Lors de son allocution d’ouverture, la ministre Arlette Soudan-Nonault a immédiatement planté le décor en affirmant que la CDN 3.0 est bien plus qu’un simple document environnemental.

Une vision ministérielle pour anticiper les mutations mondiales
Selon la ministre de l’environnement de la République du Congo , en protégeant les 23,5 millions d’hectares de forêts et de tourbières et en engageant une transition énergétique ambitieuse, le pays anticipe les mutations économiques mondiales. Elle a précisé avec enthousiasme qu’il s’agit désormais de mobiliser les financements innovants et des technologies de pointe pour moderniser le tissu industriel, les transports et l’habitat congolais.

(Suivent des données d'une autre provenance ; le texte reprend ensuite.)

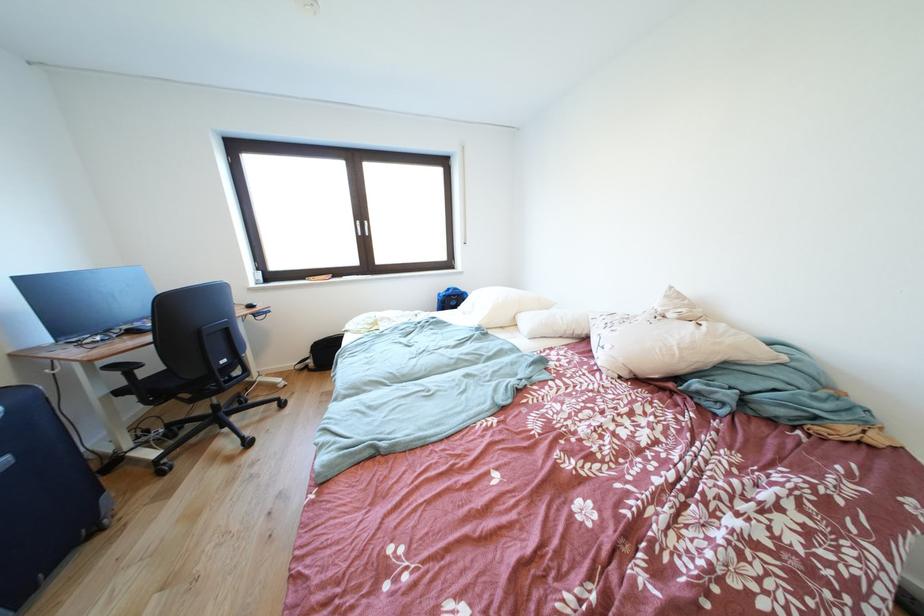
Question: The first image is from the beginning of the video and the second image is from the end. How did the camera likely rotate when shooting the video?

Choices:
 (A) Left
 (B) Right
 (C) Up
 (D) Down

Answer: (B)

L’adaptation se trouve au cœur de ce document car elle vise avant tout à protéger les populations tout en garantissant la durabilité de la trajectoire de croissance du pays. La ministre s’est d’ailleurs réjouie d’annoncer officiellement que le Congo a transmis son document aux instances internationales le 11 février, réaffirmant ainsi un leadership fondé sur la dualité stratégique du pays, à la fois vulnérable aux risques climatiques et régulateur mondial grâce à ses écosystèmes.

L’appui stratégique des Nations Unies pour des projets bancables
Le Coordonnateur Résident du Système des Nations Unies au Congo, Abdourahamane Diallo, a souligné l’ambition exceptionnelle de ce plan. Il a révélé que le Congo a élaboré sa CDN 3.0 avec des engagements très forts, notamment le renforcement de son puits net carbone. Pour lui, ce cadre multisectoriel est une véritable matrice de développement couvrant l’énergie, l’agriculture, les ressources en eau et la santé.

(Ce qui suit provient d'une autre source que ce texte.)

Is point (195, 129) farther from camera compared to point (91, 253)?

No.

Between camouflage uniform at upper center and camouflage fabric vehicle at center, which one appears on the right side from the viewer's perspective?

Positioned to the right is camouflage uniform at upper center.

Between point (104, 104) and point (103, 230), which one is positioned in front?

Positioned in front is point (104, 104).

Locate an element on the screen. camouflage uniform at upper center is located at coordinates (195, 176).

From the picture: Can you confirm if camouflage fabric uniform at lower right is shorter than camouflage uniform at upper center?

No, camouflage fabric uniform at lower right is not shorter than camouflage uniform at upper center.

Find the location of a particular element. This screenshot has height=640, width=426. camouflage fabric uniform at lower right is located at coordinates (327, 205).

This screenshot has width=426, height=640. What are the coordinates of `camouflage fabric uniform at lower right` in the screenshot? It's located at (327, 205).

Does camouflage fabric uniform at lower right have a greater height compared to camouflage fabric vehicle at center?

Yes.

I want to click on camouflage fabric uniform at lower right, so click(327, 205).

Monsieur Diallo a également insisté sur le fait que ce plan constitue un instrument stratégique majeur de mobilisation de fonds. Il a expliqué que ces outils permettront de structurer des projets bancables et de développer des mécanismes innovants tels que les paiements pour services environnementaux. Dans son esprit, l’objectif final est clair puisque ce Plan d’action doit contribuer à transcrire la grande diplomatie climatique du Congo en financements concrets au profit direct des populations.

Une priorité absolue pour la jeunesse et les droits de l’enfant
L’aspect le plus humain de cette réforme a été mis en lumière par les partenaires de l’UNICEF, qui saluent l’intégration systématique des besoins des plus jeunes. Les représentants de l’agence onusienne ont souligné qu’avec l’appui de l’UNICEF, les besoins et les droits des enfants, qui sont en première ligne face aux impacts du changement climatique, ont été clairement intégrés dans la CDN 3.0 du Congo. Cette approche garantit que le Congo ne se contente pas de préserver la nature, mais s’engage vers un avenir plus résilient et équitable pour chaque enfant.

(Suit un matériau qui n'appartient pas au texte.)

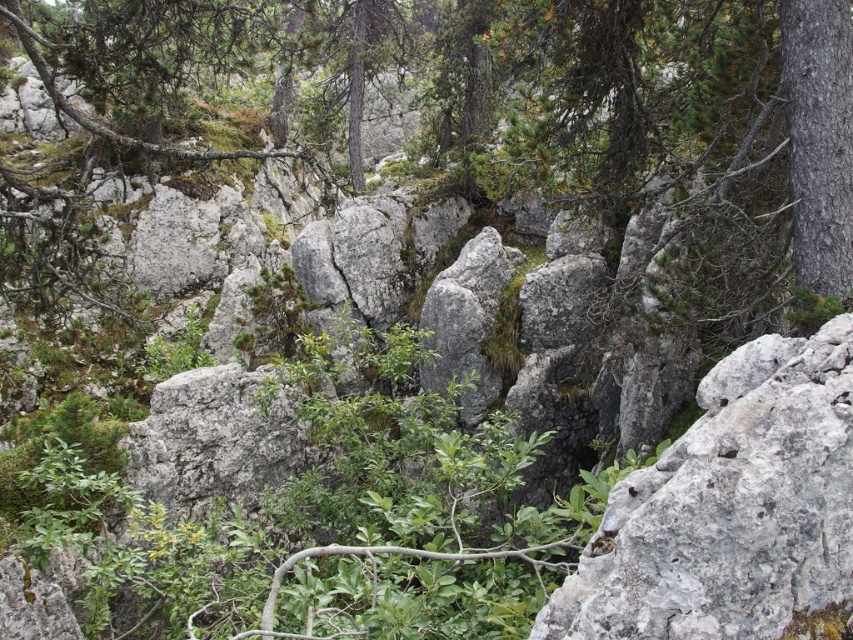
You are a hiker standing at the edge of a rocky path. You see the gray rough rock at center ahead of you. Can you reach it in one step if your average step length is 3 feet?

The gray rough rock at center is 7.50 feet away from viewer. Since your step length is 3 feet, you would need to take at least three steps to cover the distance. Therefore, you cannot reach it in one step.

You are a hiker trying to navigate through the rocky terrain. You see a gray rough rock at center and a smooth bark tree at right. Which one is taller?

The gray rough rock at center is shorter than the smooth bark tree at right, so the smooth bark tree at right is taller.

You are a hiker trying to navigate through the rocky terrain. You see a gray rough rock at center and a smooth bark tree at right. Which object is positioned closer to the left side of your view?

The gray rough rock at center is positioned to the left of the smooth bark tree at right, so it is closer to the left side of your view.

Le défi colossal des 8,6 milliards de dollars
Le succès de cette ambition repose sur un pilier financier dont le montant donne le vertige. Monsieur Abdourahamane Diallo a rappelé que le besoin global pour la mise en œuvre de la CDN 3.0 est estimé à environ 8,6 milliards de dollars. Ce chiffre nécessite une approche de co-construction entre le gouvernement et l’ensemble des partenaires au développement.
La cérémonie s’est conclue par une photo de famille symbolisant l’unité des acteurs devant ce défi immense. En transmettant ce plan à la CCNUCC, le Congo ne signe pas seulement un engagement technique, il envoie un message de détermination au monde entier. Brazzaville prouve qu’elle est prête à transformer son patrimoine naturel en un moteur de prospérité durable, tout en restant fidèle à l’agenda 2063 de l’Union Africaine.